Dat laatste is onmiskenbaar waar. De natuurlijke mens begrijpt niet de dingen die van Gods Geest zijn. Ze zijn voor hem een dwaasheid. Daarover is de Bijbel heel duidelijk. Geen mens is in staat de geheimen van God te doorgronden. Alleen wanneer het hart verlicht is door de Heilige Geest wordt Gods wijsheid aanvaard. Uiteindelijk gaat het niet om rationele kennis maar om geloofskennis.
Is apologetiek, waarbij redelijke argumenten worden gebruikt, dan onmogelijk of zelfs onwenselijk? Dat is niet zo. Sterker, iemand die de Naam van Christus belijdt, is geroepen voor die Naam op te komen als deze wordt aangevallen. Met alle beperkingen die een mens heeft, mag geen enkele christen de belastering van die Naam en de ondermijning van het gezag van de Bijbel over zijn kant laten gaan.
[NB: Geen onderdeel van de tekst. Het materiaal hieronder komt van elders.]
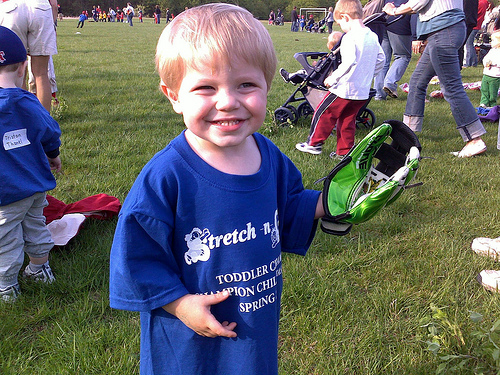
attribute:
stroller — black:
[273, 10, 394, 125]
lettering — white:
[184, 209, 282, 318]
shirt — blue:
[103, 132, 336, 359]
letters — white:
[188, 205, 283, 317]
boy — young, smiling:
[75, 50, 337, 375]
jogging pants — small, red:
[298, 90, 361, 155]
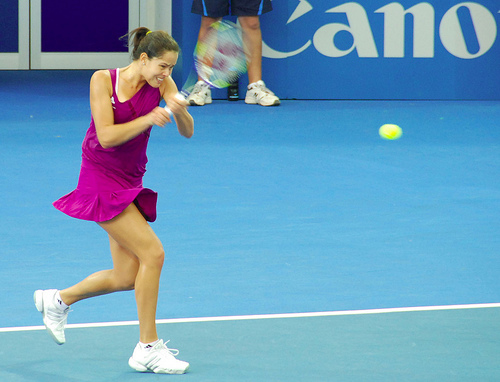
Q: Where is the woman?
A: On a tennis court.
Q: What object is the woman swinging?
A: A tennis racquet.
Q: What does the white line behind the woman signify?
A: Out of bounds.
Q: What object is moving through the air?
A: A tennis ball.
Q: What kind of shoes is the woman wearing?
A: White tennis shoes.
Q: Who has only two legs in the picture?
A: A male tennis player.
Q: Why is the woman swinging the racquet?
A: To hit the ball.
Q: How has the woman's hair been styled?
A: In a pony tail.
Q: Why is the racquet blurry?
A: The racquet is blurry because it is moving.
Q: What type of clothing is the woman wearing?
A: A jumper.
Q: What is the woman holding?
A: A tennis racket.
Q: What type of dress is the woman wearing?
A: A purple dress.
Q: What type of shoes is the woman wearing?
A: White tennis shoes.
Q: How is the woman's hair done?
A: In a ponytail.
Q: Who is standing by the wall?
A: A man.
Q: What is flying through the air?
A: The tennis ball.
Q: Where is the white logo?
A: Behind the woman.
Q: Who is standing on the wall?
A: Linesperson.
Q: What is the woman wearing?
A: Pink dress.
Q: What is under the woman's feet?
A: Tennis court.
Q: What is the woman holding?
A: Racquet.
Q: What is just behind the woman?
A: White line.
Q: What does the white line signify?
A: Out-of-bounds.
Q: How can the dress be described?
A: Short.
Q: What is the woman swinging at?
A: Tennis ball.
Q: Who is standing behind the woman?
A: Linesman.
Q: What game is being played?
A: Tennis.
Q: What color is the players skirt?
A: Purple.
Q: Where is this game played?
A: Court.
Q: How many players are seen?
A: One.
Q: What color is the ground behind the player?
A: Blue.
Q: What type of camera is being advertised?
A: Canon.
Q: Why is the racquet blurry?
A: It's moving.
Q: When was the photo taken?
A: During a game.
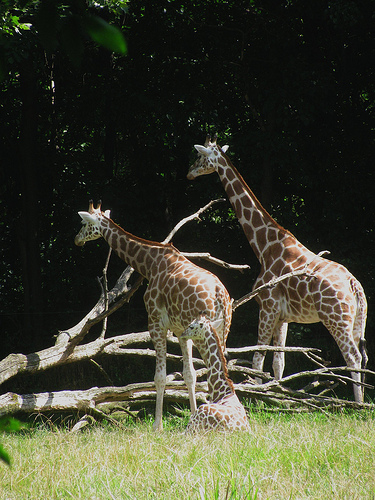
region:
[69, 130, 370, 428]
Two giraffes standing by some wood.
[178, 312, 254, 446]
A giraffe sitting in tall grass.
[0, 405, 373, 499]
A field of tall grass.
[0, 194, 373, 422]
Bare wood logs near the giraffes.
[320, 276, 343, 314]
A patch of brown spotted fur.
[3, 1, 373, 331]
Dark brown and green trees behind the giraffes.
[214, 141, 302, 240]
A brown mane on a giraffe.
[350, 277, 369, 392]
A long giraffe tail.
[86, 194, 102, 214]
A pair of brown and black giraffe horns.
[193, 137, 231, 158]
Ears on a giraffe.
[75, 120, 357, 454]
three giraffes in field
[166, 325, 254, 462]
giraffe is lying on grass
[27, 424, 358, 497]
grass is green and light brown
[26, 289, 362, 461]
downed tree near giraffes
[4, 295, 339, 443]
tree has bare branches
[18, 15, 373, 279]
thick green leaves on trees behind giraffes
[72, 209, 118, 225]
giraffe has white ears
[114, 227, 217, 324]
brown and white spots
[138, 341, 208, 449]
giraffe has white legs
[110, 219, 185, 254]
giraffe has thin brown mane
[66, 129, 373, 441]
three giraffes in grass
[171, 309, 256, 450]
baby giraffe sitting in the grass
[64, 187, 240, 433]
juvenile giraffe standing before fallen logs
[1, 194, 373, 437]
fallen tree branches on the ground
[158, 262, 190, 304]
brown and white spots on giraffe fur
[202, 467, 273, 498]
blades of green grass in field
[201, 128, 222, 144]
two ossicones on top of giraffe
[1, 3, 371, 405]
tall trees and foliage before fallen tree branches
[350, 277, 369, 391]
long giraffe tail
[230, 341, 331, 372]
brown treet branch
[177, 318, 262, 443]
a small giraffe sitting on the ground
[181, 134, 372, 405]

Apologetiek kan daarbij zeker behulpzaam zijn. Om een voorbeeld te noemen: velen verwijzen de opstandig van de Heere Jezus naar het rijk der fabelen. Wie kan uit de dood terugkeren? Dat strijdt toch met alle wetenschappelijke bevindingen? Een christen is er echter heilig van overtuigd dat de opstanding wel een historisch feit is. Wanneer hij bewijzen heeft om de historiciteit daarvan aan te tonen, mag hij die inzetten bij de confrontatie met bijvoorbeeld atheïsten. Evenzo kan het goed zijn om de redeneertrant van filosofen die het bestaan van God loochenen te ontleden en tegenover hun argumentatie Bijbelse argumenten te plaatsen. Vaak blijkt dat hun schijnbaar wetenschappelijk gefundeerde redeneringen zijn gebaseerd op drogredenen.
Hulpwetenschap
Met deze nieuwe rubriek ”Weerwoord” willen we vragen aan de orde stellen die in het debat met andersdenkenden aan de orde kunnen komen. Een panel van ongeveer tien theologen die zich bezighouden met apologetiek zal bij toerbeurt wekelijks een punt behandelen. Bedoeling is de lezer argumenten te bieden om in te gaan op lastige vragen die aan christenen worden gesteld. Concrete vragen van lezers voor deze rubriek zijn zeer welkom.
Niet om de illusie te hebben andersdenkenden rationeel te overtuigen. Apologetiek is een hulpwetenschap. Meer niet. Het mag niet leiden tot de gedachte dat je pas behoeft te geloven wanneer het logisch bewijs is geleverd. Maar dat neemt niet weg dat christenen gebruik mogen maken van de vondsten en de argumentatie van christenwetenschappers.